Glaciers form through repeated freezing and thawing of snow layers. Settled snow undergoes structural changes, which increase its density. This compaction results in a completely bonded zone of rigid ice. This layer is subject to fracturing and cracking, forming crevasses as the glacial mass slowly moves downhill.
Immense internal pressure raises the ice's melting point and the resultant meltwater acts as a lubricant. Most glacial movement is due to the ice's own plasticity. Ice crystals deformed by the huge weight above, slide over each other, much as discs of shiny plastic would.
Glaciers form above the permanent snow line and become elongated channels of ice terminating in a snout well below the snow line. That they "flow" was noticed by accident when articles, even human bodies, lost high on glaciers reappeared decades later downstream.
As a glacier moves forward it will eventually point downhill in a U-shaped arc. Longitudinal stripes and V-shaped chevrons of rock debris on a glacier's surface relate to summer rockfalls and erosion cycles, winter rockfalls are less frequent and become snow covered.

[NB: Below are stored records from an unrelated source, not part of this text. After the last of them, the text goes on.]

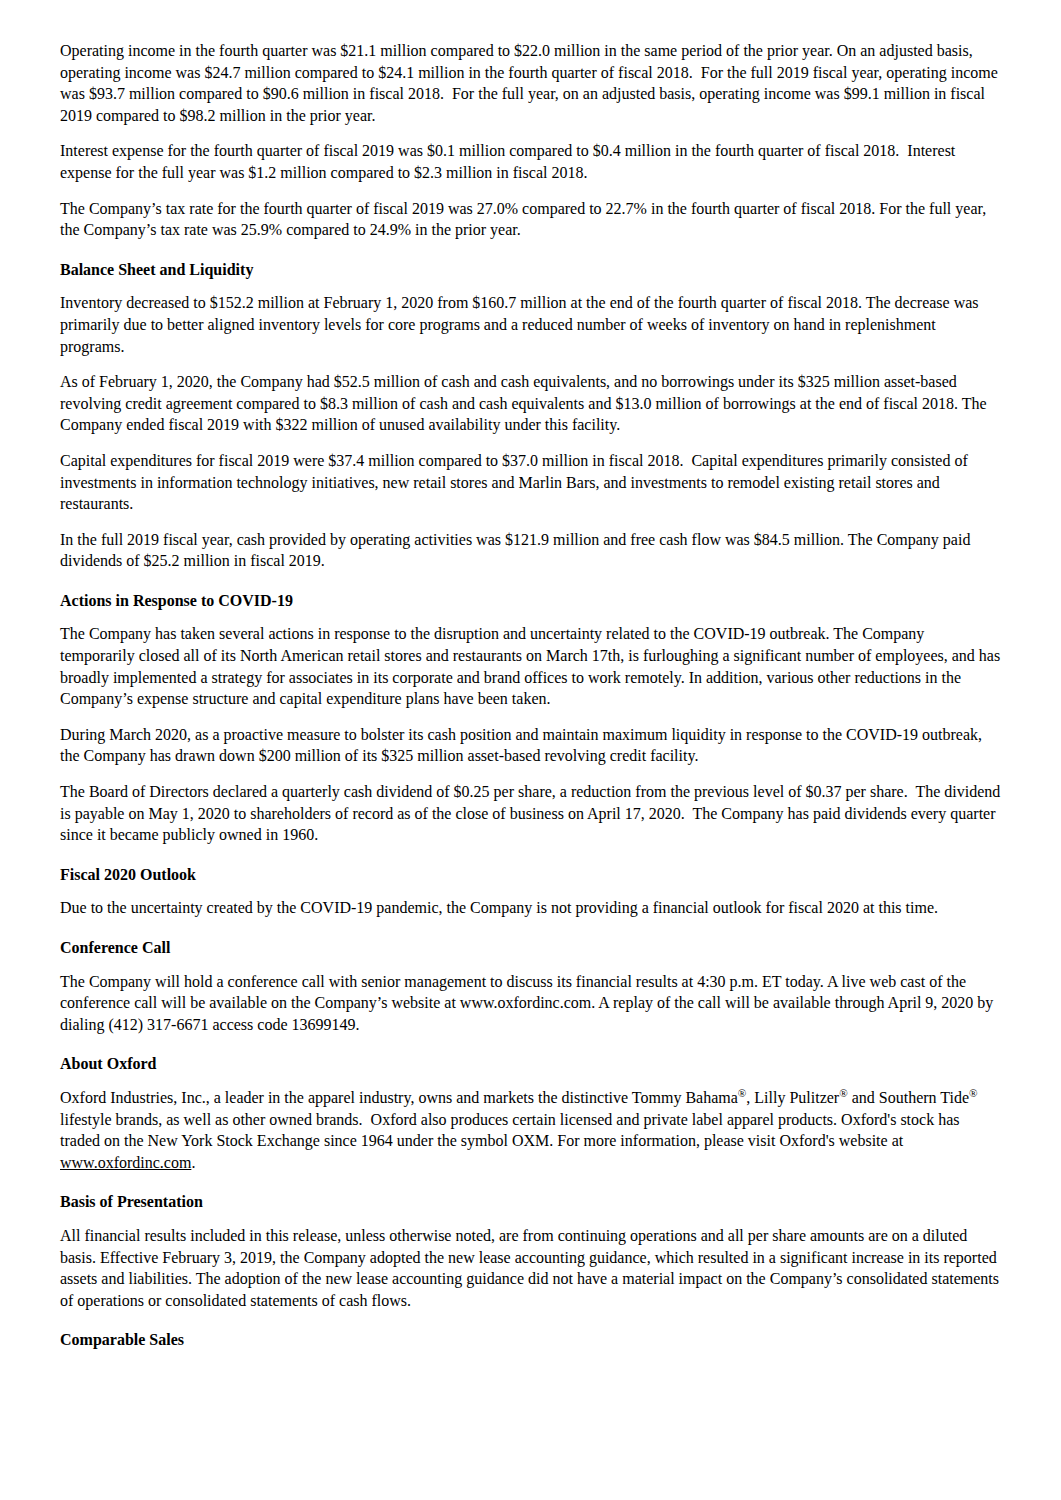Operating income in the fourth quarter was $21.1 million compared to $22.0 million in the same period of the prior year. On an adjusted basis, operating income was $24.7 million compared to $24.1 million in the fourth quarter of fiscal 2018. For the full 2019 fiscal year, operating income was $93.7 million compared to $90.6 million in fiscal 2018. For the full year, on an adjusted basis, operating income was $99.1 million in fiscal 2019 compared to $98.2 million in the prior year.
Interest expense for the fourth quarter of fiscal 2019 was $0.1 million compared to $0.4 million in the fourth quarter of fiscal 2018. Interest expense for the full year was $1.2 million compared to $2.3 million in fiscal 2018.
The Company’s tax rate for the fourth quarter of fiscal 2019 was 27.0% compared to 22.7% in the fourth quarter of fiscal 2018. For the full year, the Company’s tax rate was 25.9% compared to 24.9% in the prior year.
Balance Sheet and Liquidity
Inventory decreased to $152.2 million at February 1, 2020 from $160.7 million at the end of the fourth quarter of fiscal 2018. The decrease was primarily due to better aligned inventory levels for core programs and a reduced number of weeks of inventory on hand in replenishment programs.
As of February 1, 2020, the Company had $52.5 million of cash and cash equivalents, and no borrowings under its $325 million asset-based revolving credit agreement compared to $8.3 million of cash and cash equivalents and $13.0 million of borrowings at the end of fiscal 2018. The Company ended fiscal 2019 with $322 million of unused availability under this facility.
Capital expenditures for fiscal 2019 were $37.4 million compared to $37.0 million in fiscal 2018. Capital expenditures primarily consisted of investments in information technology initiatives, new retail stores and Marlin Bars, and investments to remodel existing retail stores and restaurants.
In the full 2019 fiscal year, cash provided by operating activities was $121.9 million and free cash flow was $84.5 million. The Company paid dividends of $25.2 million in fiscal 2019.
Actions in Response to COVID-19
The Company has taken several actions in response to the disruption and uncertainty related to the COVID-19 outbreak. The Company temporarily closed all of its North American retail stores and restaurants on March 17th, is furloughing a significant number of employees, and has broadly implemented a strategy for associates in its corporate and brand offices to work remotely. In addition, various other reductions in the Company’s expense structure and capital expenditure plans have been taken.
During March 2020, as a proactive measure to bolster its cash position and maintain maximum liquidity in response to the COVID-19 outbreak, the Company has drawn down $200 million of its $325 million asset-based revolving credit facility.
The Board of Directors declared a quarterly cash dividend of $0.25 per share, a reduction from the previous level of $0.37 per share. The dividend is payable on May 1, 2020 to shareholders of record as of the close of business on April 17, 2020. The Company has paid dividends every quarter since it became publicly owned in 1960.
Fiscal 2020 Outlook
Due to the uncertainty created by the COVID-19 pandemic, the Company is not providing a financial outlook for fiscal 2020 at this time.
Conference Call
The Company will hold a conference call with senior management to discuss its financial results at 4:30 p.m. ET today. A live web cast of the conference call will be available on the Company’s website at www.oxfordinc.com. A replay of the call will be available through April 9, 2020 by dialing (412) 317-6671 access code 13699149.
About Oxford
Oxford Industries, Inc., a leader in the apparel industry, owns and markets the distinctive Tommy Bahama®, Lilly Pulitzer® and Southern Tide® lifestyle brands, as well as other owned brands. Oxford also produces certain licensed and private label apparel products. Oxford's stock has traded on the New York Stock Exchange since 1964 under the symbol OXM. For more information, please visit Oxford's website at www.oxfordinc.com.
Basis of Presentation
All financial results included in this release, unless otherwise noted, are from continuing operations and all per share amounts are on a diluted basis. Effective February 3, 2019, the Company adopted the new lease accounting guidance, which resulted in a significant increase in its reported assets and liabilities. The adoption of the new lease accounting guidance did not have a material impact on the Company’s consolidated statements of operations or consolidated statements of cash flows.
Comparable Sales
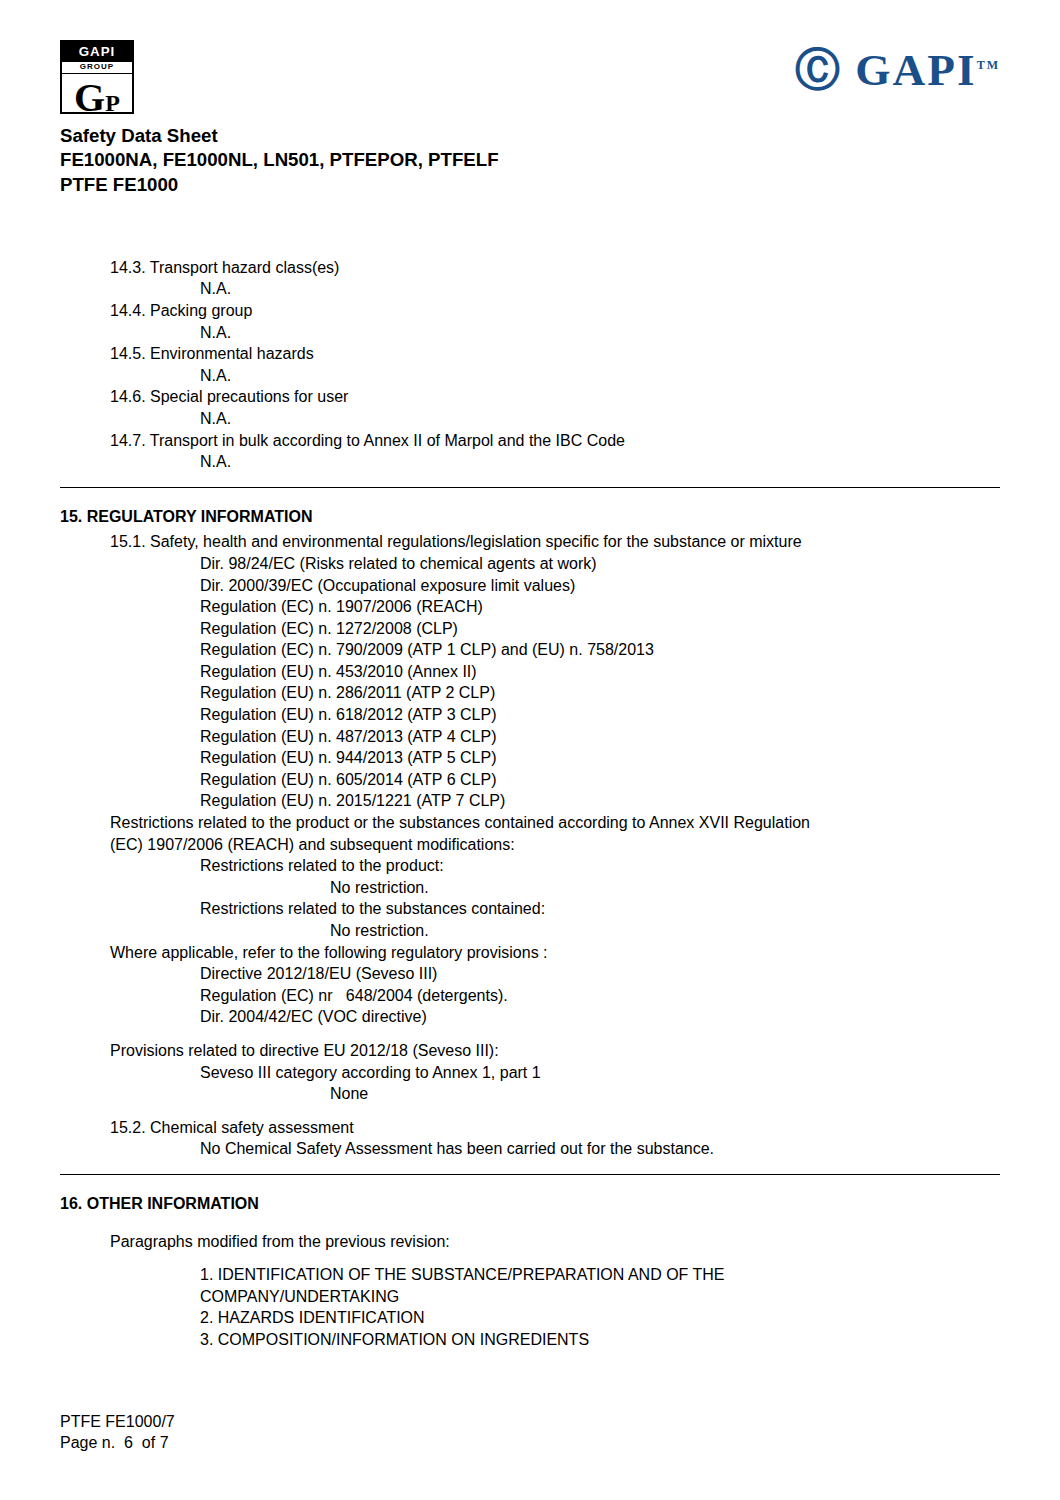GAPI
GROUP
GP
Ⓒ GAPITM
Safety Data Sheet
FE1000NA, FE1000NL, LN501, PTFEPOR, PTFELF
PTFE FE1000
14.3. Transport hazard class(es)
N.A.
14.4. Packing group
N.A.
14.5. Environmental hazards
N.A.
14.6. Special precautions for user
N.A.
14.7. Transport in bulk according to Annex II of Marpol and the IBC Code
N.A.
15. REGULATORY INFORMATION
15.1. Safety, health and environmental regulations/legislation specific for the substance or mixture
Dir. 98/24/EC (Risks related to chemical agents at work)
Dir. 2000/39/EC (Occupational exposure limit values)
Regulation (EC) n. 1907/2006 (REACH)
Regulation (EC) n. 1272/2008 (CLP)
Regulation (EC) n. 790/2009 (ATP 1 CLP) and (EU) n. 758/2013
Regulation (EU) n. 453/2010 (Annex II)
Regulation (EU) n. 286/2011 (ATP 2 CLP)
Regulation (EU) n. 618/2012 (ATP 3 CLP)
Regulation (EU) n. 487/2013 (ATP 4 CLP)
Regulation (EU) n. 944/2013 (ATP 5 CLP)
Regulation (EU) n. 605/2014 (ATP 6 CLP)
Regulation (EU) n. 2015/1221 (ATP 7 CLP)
Restrictions related to the product or the substances contained according to Annex XVII Regulation
(EC) 1907/2006 (REACH) and subsequent modifications:
Restrictions related to the product:
No restriction.
Restrictions related to the substances contained:
No restriction.
Where applicable, refer to the following regulatory provisions :
Directive 2012/18/EU (Seveso III)
Regulation (EC) nr 648/2004 (detergents).
Dir. 2004/42/EC (VOC directive)
Provisions related to directive EU 2012/18 (Seveso III):
Seveso III category according to Annex 1, part 1
None
15.2. Chemical safety assessment
No Chemical Safety Assessment has been carried out for the substance.
16. OTHER INFORMATION
Paragraphs modified from the previous revision:
1. IDENTIFICATION OF THE SUBSTANCE/PREPARATION AND OF THE
COMPANY/UNDERTAKING
2. HAZARDS IDENTIFICATION
3. COMPOSITION/INFORMATION ON INGREDIENTS
PTFE FE1000/7
Page n. 6 of 7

Crevasses or tension cracks, occur where the glacier passes over irregularities in the valley floor, and are mostly crescent shaped. Where they intersect, "seracs" are formed (ice pinnacles.) Sometimes the underlying rock is so steep that seracs and ice cliffs tumble on the verge of avalanche. This is a dangerous zone for humans to penetrate.
Rock peaks high enough to protrude through the glacier surface appear as dark islands and are technically known as "nunataks" an Inuit term. In the French Alps they are referred to as "rognons".
A glacier's upper limit is called a Bergschrund or Rimaye. This is a gap where freeze thaw cycles have pulled the ice away from the mountain headwall.
Glaciers are great movers of earth and rock, polishing and trimming the static rock surface with suspended rocks and stones, as they move slowly forward.
Where a glacier has melted completely, the birthplace will be marked by a cirque (Cwm in Wales, Corrie in Scotland) which is frequently occupied by a small round lake.